Friday, April 16, 2010

A Couple of Taboos

This morning at the junior high school it was not easy for the teacher and I to get the students to use English to talk about their field trip to a popular amusement/cultural park earlier in the week. So toward the end of the class when the word “point” came up naturally in the flow of conversation, I changed the topic to ask about something I heard yesterday from my Taiwanese teacher while studying a Taiwanese language textbook on popular folk culture (specific topic: The Moon Festival or Mid-Autumn Festival).

Is it OK to point at the moon with your index finger? We do this all the time in western culture, so think nothing of it. With smiles on their faces the students informed me that,  in Taiwanese folk culture, it is taboo. If you point at the moon, Thai-im-niu-niu, the moon goddess, will come and cut your ears to punish you for your disrespect.

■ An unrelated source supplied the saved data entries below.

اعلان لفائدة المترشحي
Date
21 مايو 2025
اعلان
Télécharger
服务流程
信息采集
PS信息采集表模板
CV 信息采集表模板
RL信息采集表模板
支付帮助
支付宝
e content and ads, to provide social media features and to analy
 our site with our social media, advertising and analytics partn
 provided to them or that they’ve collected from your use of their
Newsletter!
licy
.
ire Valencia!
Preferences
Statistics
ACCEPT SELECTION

The students at the junior high gave me the same explanation as the teacher yesterday. Then they excitedly shared another taboo that is also forbidden in popular Taiwanese culture: It’s not OK to sit on a pillow, because if you sit on a pillow, [it] will rot away.

We also talked about a proverb I wrote about last year. A girl shared that twice her dad had gotten rid of dead dogs in this manner. When talking about the cats, one young man didn’t know how to say “hang” and said  “decorate” instead, prompting the teacher to break out laughing. He also didn’t know how to say “put” or “lay” with reference to dogs. These are not what you would want to put on (decorate) or put under your Christmas tree!

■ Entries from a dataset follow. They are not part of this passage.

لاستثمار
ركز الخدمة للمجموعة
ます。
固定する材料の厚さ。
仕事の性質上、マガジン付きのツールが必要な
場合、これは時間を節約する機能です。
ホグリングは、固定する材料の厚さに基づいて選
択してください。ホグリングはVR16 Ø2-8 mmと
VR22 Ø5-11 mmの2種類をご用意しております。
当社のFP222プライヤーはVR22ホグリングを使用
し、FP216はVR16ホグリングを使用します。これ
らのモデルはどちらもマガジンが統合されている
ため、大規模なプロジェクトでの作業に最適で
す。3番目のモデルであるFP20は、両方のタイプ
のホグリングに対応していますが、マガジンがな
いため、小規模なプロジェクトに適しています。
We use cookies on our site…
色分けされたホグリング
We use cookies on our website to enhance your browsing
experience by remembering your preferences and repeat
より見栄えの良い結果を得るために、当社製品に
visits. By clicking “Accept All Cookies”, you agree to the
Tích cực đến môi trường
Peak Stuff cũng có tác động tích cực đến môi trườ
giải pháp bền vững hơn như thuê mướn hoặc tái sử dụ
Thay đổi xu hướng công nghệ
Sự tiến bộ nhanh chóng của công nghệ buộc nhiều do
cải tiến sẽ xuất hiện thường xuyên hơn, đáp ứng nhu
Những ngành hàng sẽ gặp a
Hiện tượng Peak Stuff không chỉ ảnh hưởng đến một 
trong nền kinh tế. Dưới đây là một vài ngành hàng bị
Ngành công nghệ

I’ve observed a couple of class periods now how enthusiastic the students suddenly get when we turn away from the magazine they use as a conversational starter and I ask them about Taiwanese culture instead. I’m really looking forward to what the teacher has asked them to share with me about Taiwanese culture for next week!


The reason I was reading about the Moon Festival yesterday is because I’m planning a truck announcement/blessing for the Mid-Autumn Festival later in the year:

“O Lord, our Lord, your majestic name fills the earth!  Your glory is higher than the heavens…  When I look at the night sky and see the work of your fingers—  the moon and the stars you set in place— what are mere mortals that you should think about them, human beings that you should care for them? … O Lord, our Lord, your majestic name fills the earth! ” 耶和華我們的主啊!你的名在全地是多麼威嚴,你把你的榮美彰顯在天上。。。 我觀看你手所造的天,和你所安放的月亮和星星。 啊!人算甚麼,你竟記念他?世人算甚麼,你竟眷顧他?。。。 耶和華我們的主啊!你的名在全地是多麼威嚴。